Hiding behind amplifiers or lurking backstage, Danny Clinch has captured the leaps, the laughs, the shouting and the silence of music artists from Bob Dylan and Bruce Springsteen to Lady Gaga and Miranda Lambert. On Sunday's 60 Minutes, he shares those moments and his iconic photographs of them with Anderson Cooper on the eve of the Grammys, the event he has photographed for the past 13 years. Cooper's report will be broadcast on Sunday, Feb. 14 at 7 p.m. ET/PT.

It all began 17 years ago when Clinch was asked to shoot Dylan and then Springsteen. It was the springboard to a dream job offering incredible moments and unique images of music's biggest stars. "You're in a sense, part of the history of that moment and I never really get tired of that," he tells Cooper. "And I never take it for granted.

Anderson Cooper, left, and Danny Clinch CBS News

"I'm trying to capture a moment. It's not about the singer at the microphone singing. I'm trying to look for...a moment in between," says Clinch.

It's like the time he caught Pearl Jam's Eddie Vedder and Jeff Ament airborne in tandem onstage. "I popped up from behind Jeff's amplifiers...They're up in the air in that perfect moment."

Among the many pictures of murdered music legend Tupac Shakur, Clinch's shot of the bare-chested rapper, hands behind his back, is considered one the most iconic. Clinch was going to photograph him in a particular shirt, but when he saw the tattoos, he knew he had a shot. "I felt like this was really a powerful image...the simplicity of it..."

"I'm trying to capture a moment. It's not about the singer at the microphone singing. I'm trying to look for...a moment in between."
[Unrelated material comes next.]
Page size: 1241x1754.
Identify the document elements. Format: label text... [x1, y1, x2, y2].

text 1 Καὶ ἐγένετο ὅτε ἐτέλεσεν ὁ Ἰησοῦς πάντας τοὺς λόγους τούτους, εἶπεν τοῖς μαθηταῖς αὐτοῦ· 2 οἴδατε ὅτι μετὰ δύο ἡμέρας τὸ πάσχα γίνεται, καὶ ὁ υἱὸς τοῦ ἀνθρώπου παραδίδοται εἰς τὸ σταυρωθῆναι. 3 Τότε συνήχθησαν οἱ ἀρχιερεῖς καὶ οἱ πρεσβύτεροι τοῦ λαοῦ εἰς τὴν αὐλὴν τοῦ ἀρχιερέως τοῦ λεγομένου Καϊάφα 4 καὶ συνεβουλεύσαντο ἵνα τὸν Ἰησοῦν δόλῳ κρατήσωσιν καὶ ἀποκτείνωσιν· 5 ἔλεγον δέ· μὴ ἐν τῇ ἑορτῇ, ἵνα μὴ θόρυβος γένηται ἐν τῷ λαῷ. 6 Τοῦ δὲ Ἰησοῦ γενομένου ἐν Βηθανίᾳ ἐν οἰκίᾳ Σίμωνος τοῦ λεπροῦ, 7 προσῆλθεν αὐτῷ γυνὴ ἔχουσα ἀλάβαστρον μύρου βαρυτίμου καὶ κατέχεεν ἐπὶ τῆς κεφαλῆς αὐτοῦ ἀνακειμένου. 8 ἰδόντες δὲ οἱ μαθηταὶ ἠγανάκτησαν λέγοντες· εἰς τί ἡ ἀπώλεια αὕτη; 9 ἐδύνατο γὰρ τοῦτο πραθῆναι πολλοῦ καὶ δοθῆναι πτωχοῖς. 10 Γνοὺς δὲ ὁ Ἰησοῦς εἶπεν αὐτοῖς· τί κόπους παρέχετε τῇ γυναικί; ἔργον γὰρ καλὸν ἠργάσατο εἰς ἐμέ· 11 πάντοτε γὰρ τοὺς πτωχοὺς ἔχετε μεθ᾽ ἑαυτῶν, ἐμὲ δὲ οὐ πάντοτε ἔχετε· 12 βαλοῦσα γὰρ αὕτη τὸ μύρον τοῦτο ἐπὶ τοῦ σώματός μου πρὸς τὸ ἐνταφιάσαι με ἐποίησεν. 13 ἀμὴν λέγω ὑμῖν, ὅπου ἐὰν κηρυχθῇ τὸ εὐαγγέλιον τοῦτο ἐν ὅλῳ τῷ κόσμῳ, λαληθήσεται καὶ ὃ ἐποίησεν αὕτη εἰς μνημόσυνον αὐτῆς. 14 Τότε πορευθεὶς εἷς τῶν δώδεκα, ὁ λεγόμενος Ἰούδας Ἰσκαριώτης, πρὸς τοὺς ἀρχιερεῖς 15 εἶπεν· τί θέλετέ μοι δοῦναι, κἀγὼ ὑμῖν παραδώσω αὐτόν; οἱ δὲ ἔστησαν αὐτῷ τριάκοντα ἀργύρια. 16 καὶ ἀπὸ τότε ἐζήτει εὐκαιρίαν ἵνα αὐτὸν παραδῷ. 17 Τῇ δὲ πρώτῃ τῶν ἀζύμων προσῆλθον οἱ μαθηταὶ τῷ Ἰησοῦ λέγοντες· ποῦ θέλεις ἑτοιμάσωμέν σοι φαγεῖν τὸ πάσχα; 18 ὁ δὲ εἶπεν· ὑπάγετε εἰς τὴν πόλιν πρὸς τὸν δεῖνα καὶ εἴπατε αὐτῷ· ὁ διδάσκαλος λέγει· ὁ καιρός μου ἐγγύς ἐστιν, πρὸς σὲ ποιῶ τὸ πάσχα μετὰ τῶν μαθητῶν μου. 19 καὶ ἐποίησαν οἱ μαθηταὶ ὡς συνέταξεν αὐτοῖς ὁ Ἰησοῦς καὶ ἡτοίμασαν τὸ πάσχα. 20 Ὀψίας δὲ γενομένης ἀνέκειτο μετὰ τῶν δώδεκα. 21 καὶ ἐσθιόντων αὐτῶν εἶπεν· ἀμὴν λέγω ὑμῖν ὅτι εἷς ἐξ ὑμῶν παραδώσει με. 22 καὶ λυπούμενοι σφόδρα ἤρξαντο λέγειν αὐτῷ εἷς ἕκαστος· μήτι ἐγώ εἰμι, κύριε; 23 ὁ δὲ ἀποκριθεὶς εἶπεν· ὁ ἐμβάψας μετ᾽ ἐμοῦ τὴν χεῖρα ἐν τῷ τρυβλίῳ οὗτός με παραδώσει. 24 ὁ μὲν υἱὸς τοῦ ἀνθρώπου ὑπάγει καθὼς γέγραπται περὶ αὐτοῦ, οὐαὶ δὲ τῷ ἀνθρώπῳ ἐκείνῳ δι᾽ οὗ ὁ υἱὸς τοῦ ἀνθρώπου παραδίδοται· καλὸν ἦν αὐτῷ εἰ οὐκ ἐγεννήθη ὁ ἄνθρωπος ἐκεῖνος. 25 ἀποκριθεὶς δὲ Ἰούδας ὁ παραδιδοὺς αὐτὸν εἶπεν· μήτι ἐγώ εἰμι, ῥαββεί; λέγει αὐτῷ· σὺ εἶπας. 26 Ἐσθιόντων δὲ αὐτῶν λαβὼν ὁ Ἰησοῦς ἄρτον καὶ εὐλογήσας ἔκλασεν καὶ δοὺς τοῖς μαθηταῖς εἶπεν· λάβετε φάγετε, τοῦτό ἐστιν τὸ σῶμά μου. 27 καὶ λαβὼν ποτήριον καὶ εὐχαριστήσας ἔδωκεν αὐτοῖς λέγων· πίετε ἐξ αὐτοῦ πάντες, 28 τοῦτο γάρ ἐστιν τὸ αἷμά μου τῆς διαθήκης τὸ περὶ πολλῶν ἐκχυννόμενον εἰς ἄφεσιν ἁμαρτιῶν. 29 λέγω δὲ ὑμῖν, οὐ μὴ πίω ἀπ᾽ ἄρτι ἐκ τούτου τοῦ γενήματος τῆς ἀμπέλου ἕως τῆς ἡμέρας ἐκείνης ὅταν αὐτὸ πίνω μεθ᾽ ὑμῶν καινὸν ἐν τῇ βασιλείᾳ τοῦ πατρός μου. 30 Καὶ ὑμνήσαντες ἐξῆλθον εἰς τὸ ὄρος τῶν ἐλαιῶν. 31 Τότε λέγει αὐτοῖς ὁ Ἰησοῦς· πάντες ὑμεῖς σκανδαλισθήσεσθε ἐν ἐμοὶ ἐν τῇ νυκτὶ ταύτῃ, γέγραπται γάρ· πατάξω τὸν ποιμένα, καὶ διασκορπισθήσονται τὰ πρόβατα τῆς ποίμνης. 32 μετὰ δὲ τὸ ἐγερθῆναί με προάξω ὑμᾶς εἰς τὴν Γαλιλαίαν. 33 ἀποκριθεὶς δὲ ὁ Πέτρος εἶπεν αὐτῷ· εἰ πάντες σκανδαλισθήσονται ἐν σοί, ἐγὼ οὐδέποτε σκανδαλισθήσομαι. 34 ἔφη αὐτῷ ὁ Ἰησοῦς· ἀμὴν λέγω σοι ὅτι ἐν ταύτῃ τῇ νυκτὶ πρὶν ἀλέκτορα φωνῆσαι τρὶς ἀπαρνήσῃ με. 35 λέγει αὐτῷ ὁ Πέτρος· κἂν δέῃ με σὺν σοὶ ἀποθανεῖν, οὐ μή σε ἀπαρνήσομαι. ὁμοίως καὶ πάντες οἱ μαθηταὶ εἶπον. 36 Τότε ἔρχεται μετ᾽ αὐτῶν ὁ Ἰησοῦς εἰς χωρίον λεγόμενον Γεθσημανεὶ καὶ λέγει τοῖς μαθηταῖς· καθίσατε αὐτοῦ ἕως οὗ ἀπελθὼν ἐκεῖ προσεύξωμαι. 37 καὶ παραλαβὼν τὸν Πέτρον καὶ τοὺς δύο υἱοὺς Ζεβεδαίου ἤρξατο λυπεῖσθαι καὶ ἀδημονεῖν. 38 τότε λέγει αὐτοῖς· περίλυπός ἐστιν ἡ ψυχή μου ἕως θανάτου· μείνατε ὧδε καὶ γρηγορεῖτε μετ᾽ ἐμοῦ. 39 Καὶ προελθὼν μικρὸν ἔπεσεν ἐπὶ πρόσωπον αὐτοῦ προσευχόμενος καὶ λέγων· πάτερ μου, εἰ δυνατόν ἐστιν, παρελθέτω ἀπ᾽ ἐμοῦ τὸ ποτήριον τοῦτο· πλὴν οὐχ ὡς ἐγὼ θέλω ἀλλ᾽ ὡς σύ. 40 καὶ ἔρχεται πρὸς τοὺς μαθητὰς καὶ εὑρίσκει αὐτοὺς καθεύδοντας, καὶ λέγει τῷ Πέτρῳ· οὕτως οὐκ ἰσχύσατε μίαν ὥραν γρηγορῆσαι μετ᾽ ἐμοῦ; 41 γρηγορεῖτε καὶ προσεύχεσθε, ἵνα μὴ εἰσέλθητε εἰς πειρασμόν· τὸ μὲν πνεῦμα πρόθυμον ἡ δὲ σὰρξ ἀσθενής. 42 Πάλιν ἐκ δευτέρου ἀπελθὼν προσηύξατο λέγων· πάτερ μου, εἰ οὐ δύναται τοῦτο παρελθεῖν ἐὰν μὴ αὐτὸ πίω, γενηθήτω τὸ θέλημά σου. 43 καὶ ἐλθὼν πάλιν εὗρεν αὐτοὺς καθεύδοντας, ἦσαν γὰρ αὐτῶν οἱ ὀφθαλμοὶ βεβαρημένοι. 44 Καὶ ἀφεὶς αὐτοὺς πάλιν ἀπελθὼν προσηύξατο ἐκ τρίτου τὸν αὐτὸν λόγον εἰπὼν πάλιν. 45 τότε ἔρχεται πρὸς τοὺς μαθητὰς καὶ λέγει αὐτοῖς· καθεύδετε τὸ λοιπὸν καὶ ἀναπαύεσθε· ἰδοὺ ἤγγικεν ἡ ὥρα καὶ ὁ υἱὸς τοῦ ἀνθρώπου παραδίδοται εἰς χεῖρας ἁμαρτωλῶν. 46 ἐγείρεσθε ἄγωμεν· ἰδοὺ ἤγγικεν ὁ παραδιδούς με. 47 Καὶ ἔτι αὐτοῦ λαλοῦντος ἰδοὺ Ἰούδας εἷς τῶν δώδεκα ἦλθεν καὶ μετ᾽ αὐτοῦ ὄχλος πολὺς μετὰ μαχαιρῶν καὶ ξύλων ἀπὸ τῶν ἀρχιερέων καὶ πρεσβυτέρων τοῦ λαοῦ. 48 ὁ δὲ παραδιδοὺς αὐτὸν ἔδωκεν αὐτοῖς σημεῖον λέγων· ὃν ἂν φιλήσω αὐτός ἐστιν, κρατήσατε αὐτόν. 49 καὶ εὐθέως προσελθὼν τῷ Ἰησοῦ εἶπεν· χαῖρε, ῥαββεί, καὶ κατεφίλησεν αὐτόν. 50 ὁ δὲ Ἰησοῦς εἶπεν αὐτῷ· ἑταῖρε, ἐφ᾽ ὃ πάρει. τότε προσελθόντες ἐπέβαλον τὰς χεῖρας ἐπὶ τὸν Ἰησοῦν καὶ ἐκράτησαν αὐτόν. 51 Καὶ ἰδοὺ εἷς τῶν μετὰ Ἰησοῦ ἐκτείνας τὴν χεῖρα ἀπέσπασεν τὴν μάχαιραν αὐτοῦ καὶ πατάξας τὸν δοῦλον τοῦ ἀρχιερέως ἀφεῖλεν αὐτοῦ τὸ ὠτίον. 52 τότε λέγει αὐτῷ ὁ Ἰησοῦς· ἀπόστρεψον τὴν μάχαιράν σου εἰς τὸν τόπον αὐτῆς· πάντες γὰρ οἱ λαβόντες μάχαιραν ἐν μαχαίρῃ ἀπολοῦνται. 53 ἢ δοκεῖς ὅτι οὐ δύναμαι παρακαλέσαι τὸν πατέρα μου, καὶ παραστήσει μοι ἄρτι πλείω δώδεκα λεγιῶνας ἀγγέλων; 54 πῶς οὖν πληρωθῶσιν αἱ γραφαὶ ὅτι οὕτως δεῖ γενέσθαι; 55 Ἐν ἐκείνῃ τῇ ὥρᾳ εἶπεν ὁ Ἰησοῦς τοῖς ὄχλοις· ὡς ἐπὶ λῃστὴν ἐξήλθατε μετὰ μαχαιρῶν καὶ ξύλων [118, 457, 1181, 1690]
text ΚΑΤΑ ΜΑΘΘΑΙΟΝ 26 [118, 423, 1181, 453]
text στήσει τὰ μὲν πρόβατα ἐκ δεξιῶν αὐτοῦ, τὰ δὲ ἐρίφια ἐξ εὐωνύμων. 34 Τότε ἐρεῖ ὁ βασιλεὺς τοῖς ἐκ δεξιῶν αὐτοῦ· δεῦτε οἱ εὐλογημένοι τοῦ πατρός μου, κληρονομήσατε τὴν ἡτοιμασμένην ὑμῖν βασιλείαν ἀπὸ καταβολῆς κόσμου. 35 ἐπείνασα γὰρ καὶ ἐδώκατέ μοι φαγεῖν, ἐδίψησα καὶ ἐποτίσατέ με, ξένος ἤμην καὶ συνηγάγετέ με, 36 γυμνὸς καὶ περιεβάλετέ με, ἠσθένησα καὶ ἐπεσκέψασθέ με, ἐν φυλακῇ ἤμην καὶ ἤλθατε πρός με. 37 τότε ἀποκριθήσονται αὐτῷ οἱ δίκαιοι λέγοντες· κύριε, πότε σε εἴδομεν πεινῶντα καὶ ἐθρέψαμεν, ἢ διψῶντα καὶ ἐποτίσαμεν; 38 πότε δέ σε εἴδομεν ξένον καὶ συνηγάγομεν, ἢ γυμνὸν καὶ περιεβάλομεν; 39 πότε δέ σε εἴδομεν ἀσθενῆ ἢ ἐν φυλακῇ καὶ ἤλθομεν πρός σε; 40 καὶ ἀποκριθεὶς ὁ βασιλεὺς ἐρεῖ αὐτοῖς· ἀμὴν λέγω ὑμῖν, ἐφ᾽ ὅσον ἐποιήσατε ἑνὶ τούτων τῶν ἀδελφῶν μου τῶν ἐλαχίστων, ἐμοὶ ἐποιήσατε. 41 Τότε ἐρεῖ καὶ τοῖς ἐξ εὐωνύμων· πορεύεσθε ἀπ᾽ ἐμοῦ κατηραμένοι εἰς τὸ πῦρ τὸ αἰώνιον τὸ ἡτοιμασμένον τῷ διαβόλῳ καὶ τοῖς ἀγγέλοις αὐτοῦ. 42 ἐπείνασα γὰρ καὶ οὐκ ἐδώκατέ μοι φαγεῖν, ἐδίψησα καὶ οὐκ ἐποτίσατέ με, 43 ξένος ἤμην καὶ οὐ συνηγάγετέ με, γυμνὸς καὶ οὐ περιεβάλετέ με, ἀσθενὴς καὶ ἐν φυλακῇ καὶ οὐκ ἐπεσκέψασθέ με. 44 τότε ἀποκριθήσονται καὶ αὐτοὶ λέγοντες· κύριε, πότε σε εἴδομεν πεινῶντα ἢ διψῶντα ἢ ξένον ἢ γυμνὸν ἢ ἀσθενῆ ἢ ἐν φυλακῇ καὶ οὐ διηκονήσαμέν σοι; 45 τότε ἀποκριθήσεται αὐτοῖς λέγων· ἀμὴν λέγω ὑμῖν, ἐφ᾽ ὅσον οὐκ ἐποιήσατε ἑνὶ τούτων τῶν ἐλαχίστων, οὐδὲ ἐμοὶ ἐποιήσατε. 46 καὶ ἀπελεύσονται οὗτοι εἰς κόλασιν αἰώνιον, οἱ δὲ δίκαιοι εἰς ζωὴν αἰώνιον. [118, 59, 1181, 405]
Clinch also relates his experiences photographing Phish, Foo Fighters and especially Springsteen, of whom he's taken thousands of pictures over the years. He recalls taking pictures of Willie Nelson in his trailer braiding his hair and doing something else he is just as well-known for: smoking marijuana. It's all part of the moment. Of that particular moment, says Clinch with a smile, "Somehow, I can't remember what happened after that."